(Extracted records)

# # #

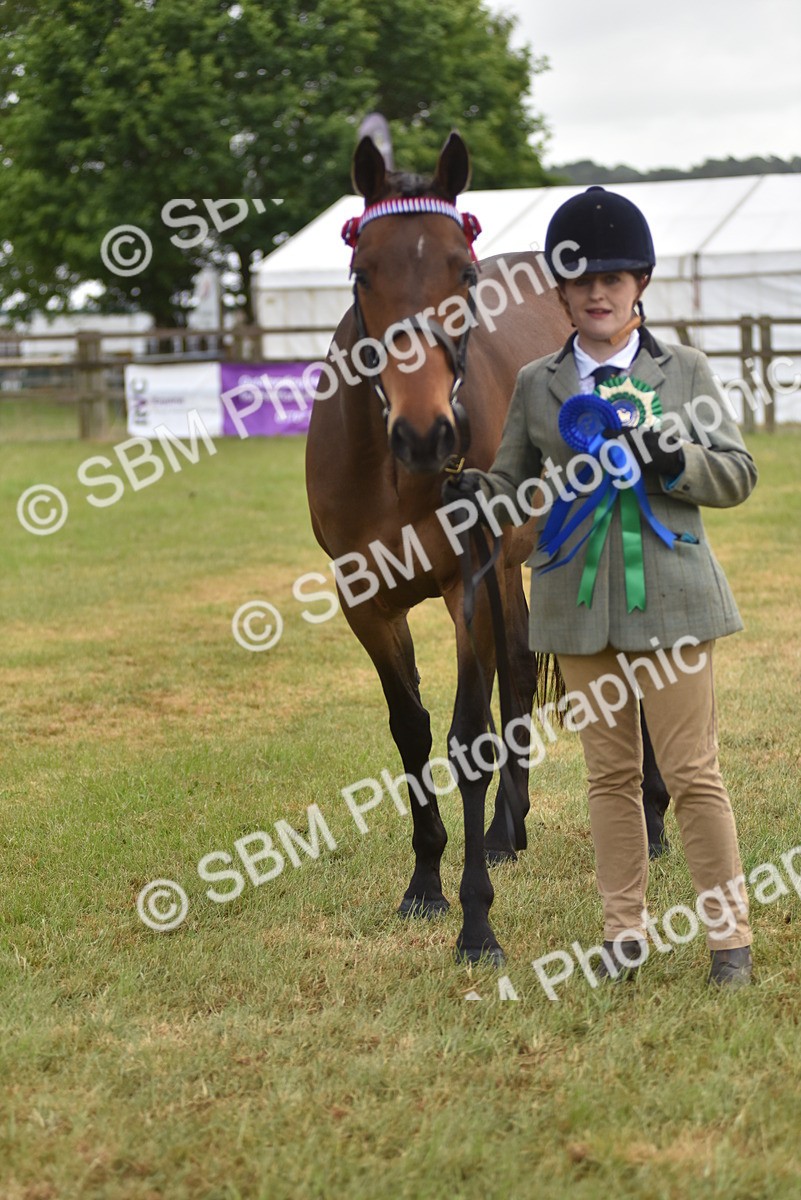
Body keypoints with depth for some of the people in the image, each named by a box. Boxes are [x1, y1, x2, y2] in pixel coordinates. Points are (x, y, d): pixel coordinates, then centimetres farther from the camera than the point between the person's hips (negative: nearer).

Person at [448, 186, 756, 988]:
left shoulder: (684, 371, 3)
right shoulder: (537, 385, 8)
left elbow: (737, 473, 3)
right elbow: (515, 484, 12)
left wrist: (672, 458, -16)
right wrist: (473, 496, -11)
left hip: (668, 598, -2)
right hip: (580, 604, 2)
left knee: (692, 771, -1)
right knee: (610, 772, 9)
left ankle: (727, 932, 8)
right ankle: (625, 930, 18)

# # #

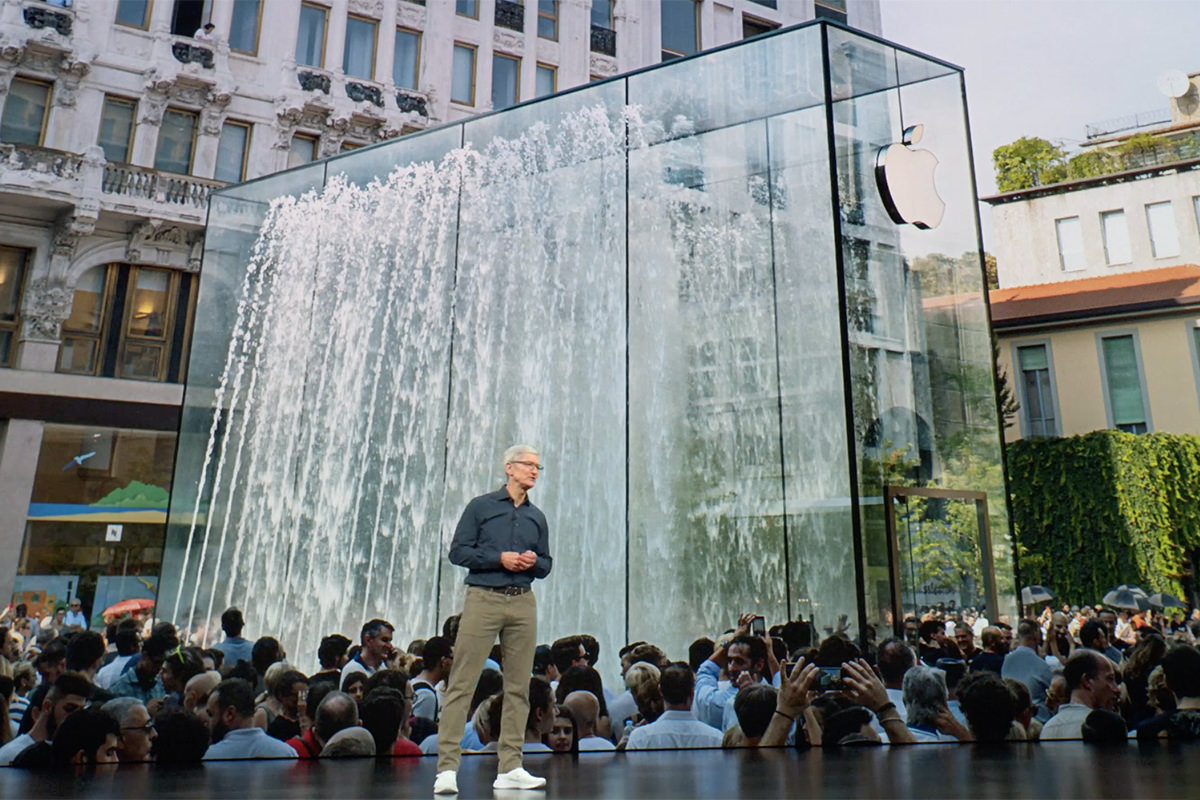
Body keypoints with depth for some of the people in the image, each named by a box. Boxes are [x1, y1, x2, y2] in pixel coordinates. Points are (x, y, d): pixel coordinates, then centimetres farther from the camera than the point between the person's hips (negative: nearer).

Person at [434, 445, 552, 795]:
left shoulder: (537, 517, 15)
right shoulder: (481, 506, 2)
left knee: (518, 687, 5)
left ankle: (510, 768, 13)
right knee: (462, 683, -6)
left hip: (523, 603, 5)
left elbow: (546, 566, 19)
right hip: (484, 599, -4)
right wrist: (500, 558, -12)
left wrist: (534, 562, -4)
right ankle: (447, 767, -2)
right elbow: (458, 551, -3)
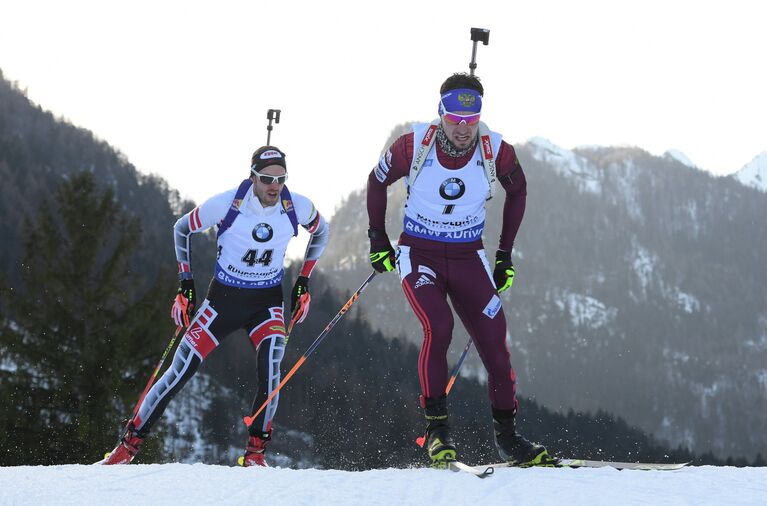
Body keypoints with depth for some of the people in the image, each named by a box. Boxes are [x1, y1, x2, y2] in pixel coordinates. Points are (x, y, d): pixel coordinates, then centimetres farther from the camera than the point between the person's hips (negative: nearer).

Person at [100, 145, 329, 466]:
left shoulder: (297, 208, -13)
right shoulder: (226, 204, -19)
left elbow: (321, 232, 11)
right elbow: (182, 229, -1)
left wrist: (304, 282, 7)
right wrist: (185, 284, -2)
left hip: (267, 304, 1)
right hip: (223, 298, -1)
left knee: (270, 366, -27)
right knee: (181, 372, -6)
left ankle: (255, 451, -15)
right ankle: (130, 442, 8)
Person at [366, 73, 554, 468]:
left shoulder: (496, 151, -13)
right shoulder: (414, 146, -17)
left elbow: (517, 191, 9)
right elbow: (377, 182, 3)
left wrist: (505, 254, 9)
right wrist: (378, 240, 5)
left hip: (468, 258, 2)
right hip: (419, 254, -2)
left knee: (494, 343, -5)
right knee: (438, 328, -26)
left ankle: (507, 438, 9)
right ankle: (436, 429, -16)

# # #

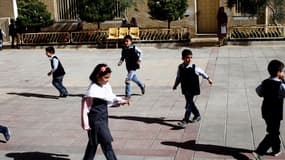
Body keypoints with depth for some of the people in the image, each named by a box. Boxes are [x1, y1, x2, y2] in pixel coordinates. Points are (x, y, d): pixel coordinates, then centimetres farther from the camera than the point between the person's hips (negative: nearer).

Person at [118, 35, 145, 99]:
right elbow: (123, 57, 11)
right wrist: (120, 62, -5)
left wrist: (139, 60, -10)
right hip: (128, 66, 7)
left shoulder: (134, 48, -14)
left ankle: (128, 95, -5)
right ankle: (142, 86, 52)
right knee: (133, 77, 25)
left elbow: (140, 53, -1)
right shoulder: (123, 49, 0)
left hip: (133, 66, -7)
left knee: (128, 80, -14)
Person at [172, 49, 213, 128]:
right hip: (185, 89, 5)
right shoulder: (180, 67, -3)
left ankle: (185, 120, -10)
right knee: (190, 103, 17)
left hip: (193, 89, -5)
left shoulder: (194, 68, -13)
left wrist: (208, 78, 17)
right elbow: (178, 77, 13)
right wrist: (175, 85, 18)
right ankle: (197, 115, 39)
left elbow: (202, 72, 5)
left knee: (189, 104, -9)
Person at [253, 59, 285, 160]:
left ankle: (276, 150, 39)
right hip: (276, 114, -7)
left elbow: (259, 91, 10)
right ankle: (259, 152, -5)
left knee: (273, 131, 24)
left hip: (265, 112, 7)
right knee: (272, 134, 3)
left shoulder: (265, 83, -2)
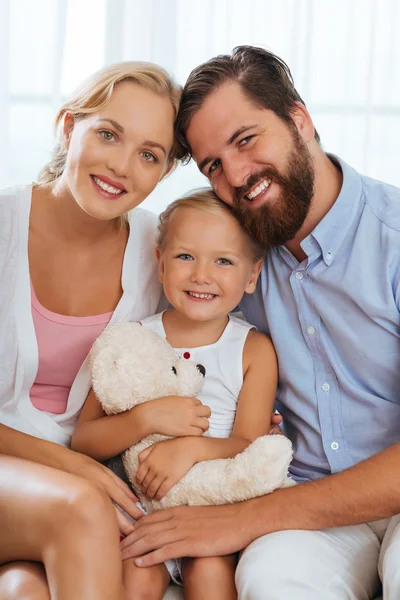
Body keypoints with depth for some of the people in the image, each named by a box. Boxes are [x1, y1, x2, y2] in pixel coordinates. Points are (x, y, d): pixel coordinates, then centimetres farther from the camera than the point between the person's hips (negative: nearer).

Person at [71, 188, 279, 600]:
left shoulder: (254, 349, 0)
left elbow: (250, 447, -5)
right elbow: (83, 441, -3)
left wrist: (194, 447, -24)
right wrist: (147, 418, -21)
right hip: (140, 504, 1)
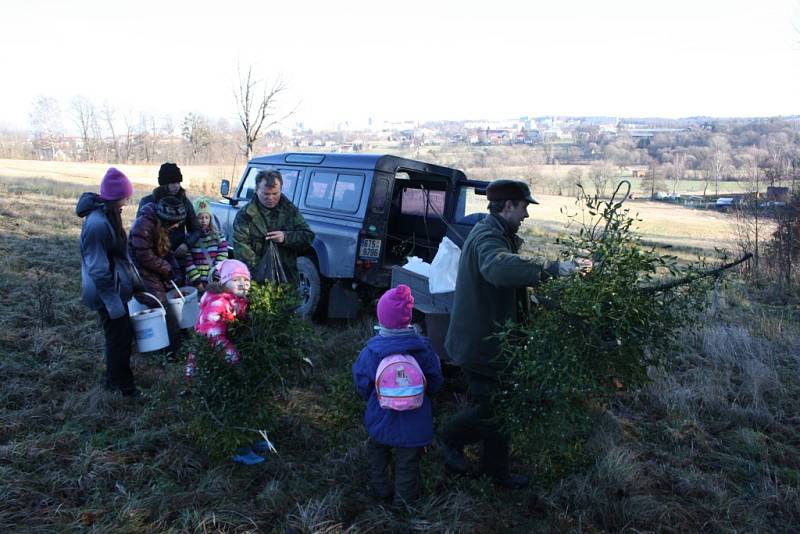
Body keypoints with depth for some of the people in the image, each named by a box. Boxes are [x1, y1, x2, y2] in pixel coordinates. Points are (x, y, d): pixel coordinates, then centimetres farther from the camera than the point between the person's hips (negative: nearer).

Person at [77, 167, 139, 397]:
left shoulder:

# # #

Assignment:
Retype the entries above exactly, but only from the line containing "left ankle: (255, 451, -15)" through the line containing "right wrist: (378, 240, 5)", both included.

Output for this task:
left ankle: (255, 451, -15)
right ankle: (130, 442, 8)
Person at [366, 73, 554, 468]:
left shoulder: (496, 151, -13)
right shoulder: (414, 146, -17)
left elbow: (517, 191, 9)
right elbow: (377, 182, 3)
left wrist: (505, 254, 9)
right wrist: (378, 240, 5)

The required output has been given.